The Bivariate Normal Experiment: The Java applet needed for the following two activities can be found in the SOCR site: http://socr.stat.ucla.edu/htmls/SOCR_experiments.html

• Setting: This experiment consists of selecting values for the random variables X and Y which are jointly normally distributed as a bivariate normal f(X,Y) with parameters μx = 0, μy = 0, σx=”a value of your choice” , σy=”a value of your choice” , and ρ=”a value of your choice”. The first objective of our activity is to see how the location of the base of the distribution and its spread changes as the parameters change. The second objective is to see how no matter what the values of the parameters are, the marginal distribution of X and the marginal distribution of Y are both normal, with more or less spread depending on the values you assign to the parameters. The points you select on the left hand side diagram, which shows the area above which the normal density lies (or area of integration), can be chosen by setting stop=10,000 update=100 and then clicking on the <RUN> button.
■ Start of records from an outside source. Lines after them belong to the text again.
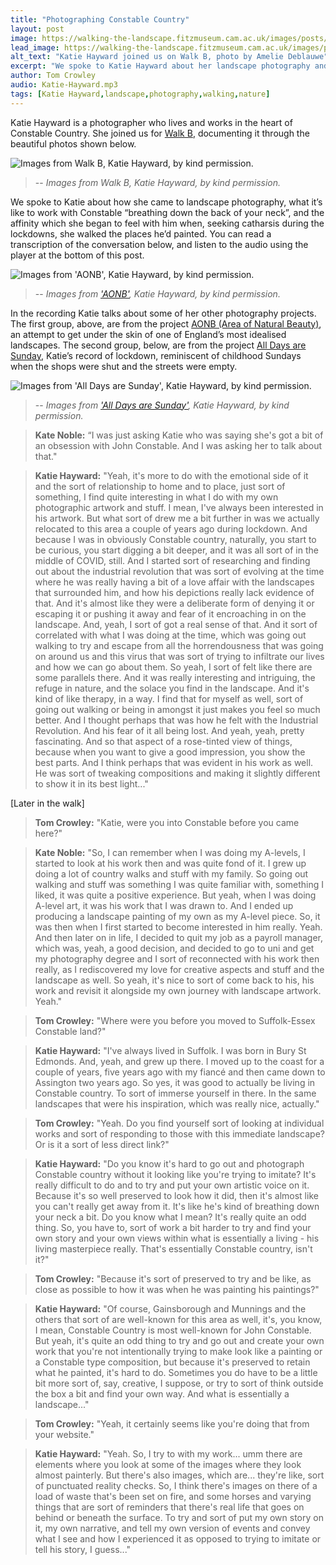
 ```yaml
---
title: "Photographing Constable Country"
layout: post
image: https://walking-the-landscape.fitzmuseum.cam.ac.uk/images/posts/KH-on-Walk-B-Crop-preview.jpg
lead_image: https://walking-the-landscape.fitzmuseum.cam.ac.uk/images/posts/KH-on-Walk-B-Crop.jpg
alt_text: "Katie Hayward joined us on Walk B, photo by Amelie Deblauwe"
excerpt: "We spoke to Katie Hayward about her landscape photography and what it’s like to work with Constable breathing down the back of your neck..."
author: Tom Crowley
audio: Katie-Hayward.mp3
tags: [Katie Hayward,landscape,photography,walking,nature]
---
```


Katie Hayward is a photographer who lives and works in the heart of Constable Country. She joined us for [Walk B]({{site.url}}/walks/Walk-B/), documenting it through the beautiful photos shown below.

![Images from Walk B, Katie Hayward, by kind permission.]({{site.url}}/images/posts/KatieHayward-01.jpg)
>-- <cite>Images from Walk B, Katie Hayward, by kind permission.</cite>

We spoke to Katie about how she came to landscape photography, what it’s like to work with Constable “breathing down the back of your neck”, and the affinity which she began to feel with him when, seeking catharsis during the lockdowns, she walked the places he’d painted. You can read a transcription of the conversation below, and listen to the audio using the player at the bottom of this post.
 
![Images from 'AONB', Katie Hayward, by kind permission.]({{site.url}}/images/posts/KatieHayward-02.jpg)
>-- <cite>Images from ['AONB'](https://www.katiehaywardphotography.co.uk/aonb), Katie Hayward, by kind permission.</cite>

In the recording Katie talks about some of her other photography projects. The first group, above, are from the project [AONB (Area of Natural Beauty)](https://www.katiehaywardphotography.co.uk/aonb), an attempt to get under the skin of one of England’s most idealised landscapes. The second group, below, are from the project [All Days are Sunday](https://www.katiehaywardphotography.co.uk/all-days-are-sunday), Katie’s record of lockdown, reminiscent of childhood Sundays when the shops were shut and the streets were empty. 

![Images from 'All Days are Sunday', Katie Hayward, by kind permission.]({{site.url}}/images/posts/KatieHayward-03.jpg)
>-- <cite>Images from ['All Days are Sunday'](https://www.katiehaywardphotography.co.uk/all-days-are-sunday), Katie Hayward, by kind permission.</cite>

> **Kate Noble:** “I was just asking Katie who was saying she's got a bit of an obsession with John Constable. And I was asking her to talk about that."

> **Katie Hayward:** "Yeah, it's more to do with the emotional side of it and the sort of relationship to home and to place, just sort of something, I find quite interesting in what I do with my own photographic artwork and stuff.  I mean, I've always been interested in his artwork. But what sort of drew me a bit further in was we actually relocated to this area a couple of years ago during lockdown. And because I was in obviously Constable country, naturally, you start to be curious, you start digging a bit deeper, and it was all sort of in the middle of COVID, still. And I started sort of researching and finding out about the industrial revolution that was sort of evolving at the time where he was really having a bit of a love affair with the landscapes that surrounded him, and how his depictions really lack evidence of that. And it's almost like they were a deliberate form of denying it or escaping it or pushing it away and fear of it encroaching in on the landscape. And, yeah, I sort of got a real sense of that. And it sort of correlated with what I was doing at the time, which was going out walking to try and escape from all the horrendousness that was going on around us and this virus that was sort of trying to infiltrate our lives and how we can go about them. So yeah, I sort of felt like there are some parallels there. And it was really interesting and intriguing, the refuge in nature, and the solace you find in the landscape. And it's kind of like therapy, in a way. I find that for myself as well, sort of going out walking or being in amongst it just makes you feel so much better. And I thought perhaps that was how he felt with the Industrial Revolution. And his fear of it all being lost. And yeah, yeah, pretty fascinating. And so that aspect of a rose-tinted view of things, because when you want to give a good impression, you show the best parts. And I think perhaps that was evident in his work as well. He was sort of tweaking compositions and making it slightly different to show it in its best light..."

\[Later in the walk\]

> **Tom Crowley:** "Katie, were you into Constable before you came here?"

> **Kate Noble:** "So, I can remember when I was doing my A-levels, I started to look at his work then and was quite fond of it. I grew up doing a lot of country walks and stuff with my family. So going out walking and stuff was something I was quite familiar with, something I liked, it was quite a positive experience. But yeah, when I was doing A-level art, it was his work that I was drawn to. And I ended up producing a landscape painting of my own as my A-level piece. So, it was then when I first started to become interested in him really. Yeah. And then later on in life, I decided to quit my job as a payroll manager, which was, yeah, a good decision, and decided to go to uni and get my photography degree and I sort of reconnected with his work then really, as I rediscovered my love for creative aspects and stuff and the landscape as well. So yeah, it's nice to sort of come back to his, his work and revisit it alongside my own journey with landscape artwork. Yeah."

> **Tom Crowley:** "Where were you before you moved to Suffolk-Essex Constable land?"

> **Katie Hayward:** "I've always lived in Suffolk. I was born in Bury St Edmonds. And, yeah, and grew up there. I moved up to the coast for a couple of years, five years ago with my fiancé and then came down to Assington two years ago. So yes, it was good to actually be living in Constable country. To sort of immerse yourself in there. In the same landscapes that were his inspiration, which was really nice, actually."

> **Tom Crowley:** "Yeah. Do you find yourself sort of looking at individual works and sort of responding to those with this immediate landscape? Or is it a sort of less direct link?"

> **Katie Hayward:** "Do you know it's hard to go out and photograph Constable country without it looking like you're trying to imitate? It's really difficult to do and to try and put your own artistic voice on it. Because it's so well preserved to look how it did, then it's almost like you can't really get away from it. It's like he's kind of breathing down your neck a bit. Do you know what I mean? It's really quite an odd thing. So, you have to, sort of work a bit harder to try and find your own story and your own views within what is essentially a living - his living masterpiece really. That's essentially Constable country, isn't it?"

> **Tom Crowley:** "Because it's sort of preserved to try and be like, as close as possible to how it was when he was painting his paintings?"

> **Katie Hayward:** "Of course, Gainsborough and Munnings and the others that sort of are well-known for this area as well, it's, you know, I mean, Constable Country is most well-known for John Constable. But yeah, it's quite an odd thing to try and go out and create your own work that you're not intentionally trying to make look like a painting or a Constable type composition, but because it's preserved to retain what he painted, it's hard to do. Sometimes you do have to be a little bit more sort of, say, creative, I suppose, or try to sort of think outside the box a bit and find your own way. And what is essentially a landscape..."

> **Tom Crowley:** "Yeah, it certainly seems like you're doing that from your website."

> **Katie Hayward:** "Yeah. So, I try to with my work... umm there are elements where you look at some of the images where they look almost painterly. But there's also images, which are... they're like, sort of punctuated reality checks. So, I think there's images on there of a load of waste that's been set on fire, and some horses and varying things that are sort of reminders that there's real life that goes on behind or beneath the surface. To try and sort of put my own story on it, my own narrative, and tell my own version of events and convey what I see and how I experienced it as opposed to trying to imitate or tell his story, I guess..."
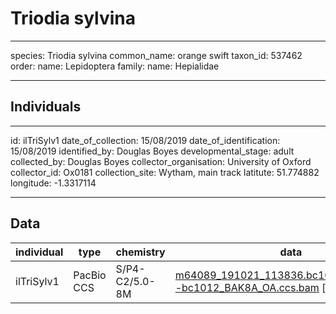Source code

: # Triodia sylvina

---
species: Triodia sylvina
common_name: orange swift
taxon_id: 537462
order:
  name: Lepidoptera
family:
  name: Hepialidae

---

## Individuals

---
id: ilTriSylv1
date_of_collection: 15/08/2019
date_of_identification: 15/08/2019
identified_by: Douglas Boyes
developmental_stage: adult
collected_by: Douglas Boyes
collector_organisation: University of Oxford
collector_id: Ox0181
collection_site: Wytham, main track
latitute: 51.774882
longitude: -1.3317114

---

## Data

| individual | type       | chemistry      | data |
| ---------- | ---------- | -------------- | ---- |
| ilTriSylv1 | PacBio CCS | S/P4-C2/5.0-8M | [m64089_191021_113836.bc1012_BAK8A_OA--bc1012_BAK8A_OA.ccs.bam](https://darwin.cog.sanger.ac.uk/insects/Triodia_sylvina/ilTriSylv1/genomic_data/pacbio/m64089_191021_113836.bc1012_BAK8A_OA--bc1012_BAK8A_OA.ccs.bam) [[pbi](https://darwin.cog.sanger.ac.uk/insects/Triodia_sylvina/ilTriSylv1/genomic_data/pacbio/m64089_191021_113836.bc1012_BAK8A_OA--bc1012_BAK8A_OA.ccs.bam.pbi)]|
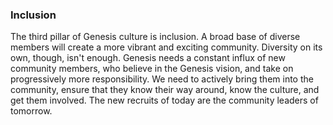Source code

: <h3>Inclusion</h3>
<p>The third pillar of Genesis culture is inclusion. A broad base of diverse members will create a more vibrant and exciting community. Diversity on its own, though, isn't enough. Genesis needs a constant influx of new community members, who believe in the Genesis vision, and take on progressively more responsibility. We need to actively bring them into the community, ensure that they know their way around, know the culture, and get them involved. The new recruits of today are the community leaders of tomorrow.</p>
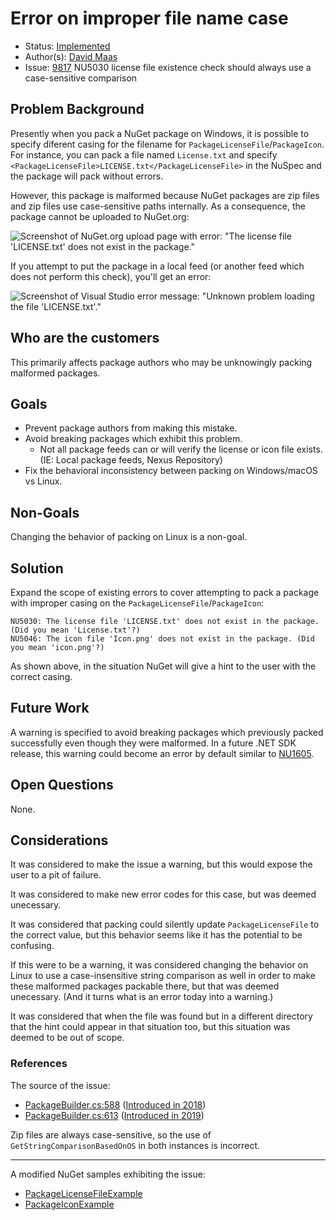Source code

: 
# Error on improper file name case

* Status: [Implemented](https://github.com/NuGet/NuGet.Client/pull/3754)
* Author(s): [David Maas](https://github.com/PathogenDavid)
* Issue: [9817](https://github.com/NuGet/Home/issues/9817) NU5030 license file existence check should always use a case-sensitive comparison

## Problem Background

Presently when you pack a NuGet package on Windows, it is possible to specify diferent casing for the filename for `PackageLicenseFile`/`PackageIcon`. For instance, you can pack a file named `License.txt` and specify `<PackageLicenseFile>LICENSE.txt</PackageLicenseFile>` in the NuSpec and the package will pack without errors.

However, this package is malformed because NuGet packages are zip files and zip files use case-sensitive paths internally. As a consequence, the package cannot be uploaded to NuGet.org:

![Screenshot of NuGet.org upload page with error: "The license file 'LICENSE.txt' does not exist in the package."](https://user-images.githubusercontent.com/278957/87859778-464db400-c8fd-11ea-9d19-230c87285e92.png)

If you attempt to put the package in a local feed (or another feed which does not perform this check), you'll get an error:

![Screenshot of Visual Studio error message: "Unknown problem loading the file 'LICENSE.txt'."](https://user-images.githubusercontent.com/278957/87859796-7ac17000-c8fd-11ea-8953-64fc9606c831.png)

## Who are the customers

This primarily affects package authors who may be unknowingly packing malformed packages.

## Goals

* Prevent package authors from making this mistake.
* Avoid breaking packages which exhibit this problem.
  * Not all package feeds can or will verify the license or icon file exists. (IE: Local package feeds, Nexus Repository)
* Fix the behavioral inconsistency between packing on Windows/macOS vs Linux.

## Non-Goals

Changing the behavior of packing on Linux is a non-goal.

## Solution

Expand the scope of existing errors to cover attempting to pack a package with improper casing on the `PackageLicenseFile`/`PackageIcon`:

```
NU5030: The license file 'LICENSE.txt' does not exist in the package. (Did you mean 'License.txt'?)
NU5046: The icon file 'Icon.png' does not exist in the package. (Did you mean 'icon.png'?)
```

As shown above, in the situation NuGet will give a hint to the user with the correct casing.

## Future Work

A warning is specified to avoid breaking packages which previously packed successfully even though they were malformed. In a future .NET SDK release, this warning could become an error by default similar to [NU1605](https://github.com/dotnet/sdk/blob/bc5c514a45a1a900b71d39a3541196bc2cf1bb0d/src/Tasks/Microsoft.NET.Build.Tasks/targets/Microsoft.NET.Sdk.CSharp.props#L19).

## Open Questions

None.

## Considerations

It was considered to make the issue a warning, but this would expose the user to a pit of failure.

It was considered to make new error codes for this case, but was deemed unecessary.

It was considered that packing could silently update `PackageLicenseFile` to the correct value, but this behavior seems like it has the potential to be confusing.

If this were to be a warning, it was considered changing the behavior on Linux to use a case-insensitive string comparison as well in order to make these malformed packages packable there, but that was deemed unecessary. (And it turns what is an error today into a warning.)

It was considered that when the file was found but in a different directory that the hint could appear in that situation too, but this situation was deemed to be out of scope.

### References

The source of the issue:

* [PackageBuilder.cs:588](https://github.com/NuGet/NuGet.Client/blob/1f1213960012d6452b63a267607d1e237318025e/src/NuGet.Core/NuGet.Packaging/PackageCreation/Authoring/PackageBuilder.cs#L588) ([Introduced in 2018](https://github.com/NuGet/NuGet.Client/pull/2450/files#diff-7d862ed9e52e34d5ee39d6ccbf6f8a7cR494))
* [PackageBuilder.cs:613](https://github.com/NuGet/NuGet.Client/blob/0b178b9d10f7876fc7daa18487844f28d6bfea6b/src/NuGet.Core/NuGet.Packaging/PackageCreation/Authoring/PackageBuilder.cs#L613) ([Introduced in 2019](https://github.com/NuGet/NuGet.Client/commit/c05f9afa9c2fcee7fbe10754521b3f6424bee128))

Zip files are always case-sensitive, so the use of `GetStringComparisonBasedOnOS` in both instances is incorrect.

------------

A modified NuGet samples exhibiting the issue:

* [PackageLicenseFileExample](https://github.com/PathogenPlayground/Samples/blob/31f2ea7047a2c90058a73407eee618a068d03107/PackageLicenseFileExample/PackageLicenseFileExample.csproj)
* [PackageIconExample](https://github.com/PathogenPlayground/Samples/blob/31f2ea7047a2c90058a73407eee618a068d03107/PackageIconExample/PackageIconExample.csproj)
### See what happens when ρ and the standard deviation of Y, σy, are constant, and the standard deviations of X, σx, increases

• Exercise 1: Next, set ρ = 0.6,σx = 1.3 and σy = 1.1 and select the 10,000 points as indicated above. Write down the mean and standard deviation of the numbers you generated and the correlation. Save the picture.
• Exercise 2: Now, change only the standard deviation of X from 1.3 to 2. Write down the means, standard deviations and correlations of numbers you gnerated. Save the picture.
• Exercise 3: Compare the pictures generated in Exercise 1 and 2 above. What would you say is the effect on the joint distribution f(X,Y) of increasing the standard deviation of X, other things held constant. Write your comments here.
• Exercise 4: Compare the marginal densities for X and for Y in Exercise 1 and 2. Which density is more spread out?
• Exercise 5: Compare the regression lines in Exercise 1 and 2. Make your comparison in terms of the slope.
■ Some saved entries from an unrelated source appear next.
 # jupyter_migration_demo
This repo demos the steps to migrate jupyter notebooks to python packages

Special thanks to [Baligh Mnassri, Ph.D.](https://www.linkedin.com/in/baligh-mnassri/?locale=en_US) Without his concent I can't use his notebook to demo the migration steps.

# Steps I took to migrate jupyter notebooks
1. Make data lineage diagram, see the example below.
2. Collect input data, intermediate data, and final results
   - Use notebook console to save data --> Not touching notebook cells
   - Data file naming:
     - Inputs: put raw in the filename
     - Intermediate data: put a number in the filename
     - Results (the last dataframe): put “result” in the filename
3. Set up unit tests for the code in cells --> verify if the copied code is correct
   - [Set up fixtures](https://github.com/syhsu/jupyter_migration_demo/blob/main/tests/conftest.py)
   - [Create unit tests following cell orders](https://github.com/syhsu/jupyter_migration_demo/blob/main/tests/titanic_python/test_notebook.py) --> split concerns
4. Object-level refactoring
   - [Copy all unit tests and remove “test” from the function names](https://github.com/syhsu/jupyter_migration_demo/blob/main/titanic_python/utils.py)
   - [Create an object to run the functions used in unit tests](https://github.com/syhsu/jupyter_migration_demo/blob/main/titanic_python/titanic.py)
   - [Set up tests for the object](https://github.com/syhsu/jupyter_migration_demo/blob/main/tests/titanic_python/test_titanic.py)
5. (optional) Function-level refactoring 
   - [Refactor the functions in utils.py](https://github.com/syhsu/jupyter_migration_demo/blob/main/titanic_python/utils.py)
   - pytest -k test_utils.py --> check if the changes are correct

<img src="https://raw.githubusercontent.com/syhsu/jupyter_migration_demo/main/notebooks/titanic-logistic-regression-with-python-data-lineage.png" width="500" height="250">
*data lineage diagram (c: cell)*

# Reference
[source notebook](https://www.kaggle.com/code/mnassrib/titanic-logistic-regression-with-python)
### See what happens when the standard deviations of X and Y are fixed and the correlation increases

• Exercise 6: Fix now the standard deviation of X to 1.3 and the standard deviation of Y to 1.1 and the correlation coefficient to 0.9. Print a screenshot of the pictures, means, standard deviations and correlations in your data. Compare your pictures to those in Exercise 1.
• Exercise 7: According to your results in execrsize 1, what has happened to the joint density function of X and Y as the correlation coefficient has increased? What has happened to the regression line? What has happened to the marginal densities of X and of Y?
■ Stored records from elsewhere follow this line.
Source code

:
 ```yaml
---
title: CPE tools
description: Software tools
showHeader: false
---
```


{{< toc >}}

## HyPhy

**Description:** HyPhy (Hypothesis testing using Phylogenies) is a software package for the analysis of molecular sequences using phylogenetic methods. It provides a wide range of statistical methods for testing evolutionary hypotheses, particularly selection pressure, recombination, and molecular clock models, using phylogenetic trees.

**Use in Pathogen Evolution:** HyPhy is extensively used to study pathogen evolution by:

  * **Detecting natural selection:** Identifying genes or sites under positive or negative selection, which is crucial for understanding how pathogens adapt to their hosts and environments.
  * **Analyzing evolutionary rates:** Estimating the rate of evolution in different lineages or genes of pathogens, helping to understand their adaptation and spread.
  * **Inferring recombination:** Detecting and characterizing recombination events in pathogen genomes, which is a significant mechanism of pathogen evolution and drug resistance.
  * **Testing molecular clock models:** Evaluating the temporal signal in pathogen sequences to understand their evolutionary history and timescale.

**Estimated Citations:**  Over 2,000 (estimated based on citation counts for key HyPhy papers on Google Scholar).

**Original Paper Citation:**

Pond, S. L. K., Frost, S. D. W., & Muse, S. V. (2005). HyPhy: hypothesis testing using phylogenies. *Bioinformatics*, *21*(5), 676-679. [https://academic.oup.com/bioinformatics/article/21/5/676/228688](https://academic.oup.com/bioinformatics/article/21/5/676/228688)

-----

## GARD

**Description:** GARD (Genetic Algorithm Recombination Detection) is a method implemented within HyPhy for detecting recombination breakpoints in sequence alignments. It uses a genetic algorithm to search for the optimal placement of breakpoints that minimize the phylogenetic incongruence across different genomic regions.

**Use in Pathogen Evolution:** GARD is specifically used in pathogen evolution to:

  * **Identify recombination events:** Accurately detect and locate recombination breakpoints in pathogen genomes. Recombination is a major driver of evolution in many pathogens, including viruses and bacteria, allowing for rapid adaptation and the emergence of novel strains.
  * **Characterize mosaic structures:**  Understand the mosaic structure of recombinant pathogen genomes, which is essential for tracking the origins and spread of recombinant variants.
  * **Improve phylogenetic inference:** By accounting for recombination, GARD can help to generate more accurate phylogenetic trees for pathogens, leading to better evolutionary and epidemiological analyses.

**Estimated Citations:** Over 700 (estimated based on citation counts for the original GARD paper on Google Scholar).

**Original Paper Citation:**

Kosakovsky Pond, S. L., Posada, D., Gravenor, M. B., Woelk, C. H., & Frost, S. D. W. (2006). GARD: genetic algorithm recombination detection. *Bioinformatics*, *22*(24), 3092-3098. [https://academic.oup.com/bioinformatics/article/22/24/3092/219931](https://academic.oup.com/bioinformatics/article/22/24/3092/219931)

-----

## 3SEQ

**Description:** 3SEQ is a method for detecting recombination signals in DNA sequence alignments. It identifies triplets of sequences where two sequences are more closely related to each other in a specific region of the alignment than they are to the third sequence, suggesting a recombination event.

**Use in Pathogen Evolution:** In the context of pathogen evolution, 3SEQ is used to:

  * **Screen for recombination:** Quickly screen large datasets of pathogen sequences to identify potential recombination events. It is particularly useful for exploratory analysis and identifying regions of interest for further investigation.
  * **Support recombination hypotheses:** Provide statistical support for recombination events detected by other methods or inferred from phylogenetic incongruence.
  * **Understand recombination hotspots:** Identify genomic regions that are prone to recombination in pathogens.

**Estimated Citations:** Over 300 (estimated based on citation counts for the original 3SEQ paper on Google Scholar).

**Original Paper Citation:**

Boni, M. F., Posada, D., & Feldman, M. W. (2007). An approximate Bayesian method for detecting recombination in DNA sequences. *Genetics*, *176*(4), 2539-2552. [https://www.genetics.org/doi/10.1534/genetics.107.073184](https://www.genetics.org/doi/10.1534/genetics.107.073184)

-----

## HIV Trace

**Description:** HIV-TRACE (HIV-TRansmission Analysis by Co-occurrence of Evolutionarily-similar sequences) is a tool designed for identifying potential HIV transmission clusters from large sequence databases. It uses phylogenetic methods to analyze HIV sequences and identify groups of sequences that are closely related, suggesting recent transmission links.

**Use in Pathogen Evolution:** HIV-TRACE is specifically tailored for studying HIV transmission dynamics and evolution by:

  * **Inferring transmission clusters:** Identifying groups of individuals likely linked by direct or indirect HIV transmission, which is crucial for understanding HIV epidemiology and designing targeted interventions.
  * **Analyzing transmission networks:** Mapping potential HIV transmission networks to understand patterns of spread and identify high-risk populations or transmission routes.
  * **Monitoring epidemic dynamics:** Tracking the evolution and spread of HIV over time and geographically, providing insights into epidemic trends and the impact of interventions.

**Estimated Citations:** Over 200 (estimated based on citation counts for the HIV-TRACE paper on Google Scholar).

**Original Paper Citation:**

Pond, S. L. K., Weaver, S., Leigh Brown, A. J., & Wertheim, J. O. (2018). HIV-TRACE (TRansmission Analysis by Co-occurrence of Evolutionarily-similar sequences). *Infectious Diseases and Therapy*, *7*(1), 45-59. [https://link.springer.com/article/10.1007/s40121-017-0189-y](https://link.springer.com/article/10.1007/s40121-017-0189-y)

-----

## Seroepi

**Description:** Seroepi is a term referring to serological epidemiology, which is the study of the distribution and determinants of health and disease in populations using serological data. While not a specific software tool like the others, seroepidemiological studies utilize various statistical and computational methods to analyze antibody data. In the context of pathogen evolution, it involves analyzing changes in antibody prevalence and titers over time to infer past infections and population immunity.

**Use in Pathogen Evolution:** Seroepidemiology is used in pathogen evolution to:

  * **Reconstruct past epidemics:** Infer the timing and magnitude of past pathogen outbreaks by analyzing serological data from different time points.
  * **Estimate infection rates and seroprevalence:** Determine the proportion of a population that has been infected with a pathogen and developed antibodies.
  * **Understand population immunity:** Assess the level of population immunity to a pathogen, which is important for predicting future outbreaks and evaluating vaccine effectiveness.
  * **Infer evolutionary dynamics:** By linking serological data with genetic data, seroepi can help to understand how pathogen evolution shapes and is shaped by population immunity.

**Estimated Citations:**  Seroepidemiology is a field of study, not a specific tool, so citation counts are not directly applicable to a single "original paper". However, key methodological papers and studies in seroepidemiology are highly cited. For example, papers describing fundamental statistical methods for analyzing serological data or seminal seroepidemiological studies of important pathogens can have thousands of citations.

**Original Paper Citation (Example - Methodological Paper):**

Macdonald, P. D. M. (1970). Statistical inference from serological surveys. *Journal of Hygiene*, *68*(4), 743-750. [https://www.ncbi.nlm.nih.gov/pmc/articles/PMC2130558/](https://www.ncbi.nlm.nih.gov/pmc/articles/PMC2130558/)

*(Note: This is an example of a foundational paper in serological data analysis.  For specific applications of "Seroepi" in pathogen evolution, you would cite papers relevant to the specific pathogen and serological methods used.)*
### Write here the joint density function of X and Y with parameter values as in Exercise 1

• Exercise 8: Write the formula for the marginal density of X and the marginal density of Y with parameter values as given in Exercise 1. Write the formulas for the conditional densities of X given Y and Y given X, with parameter values as given in Exercise 1. Write then the regression lines that follow from these densities.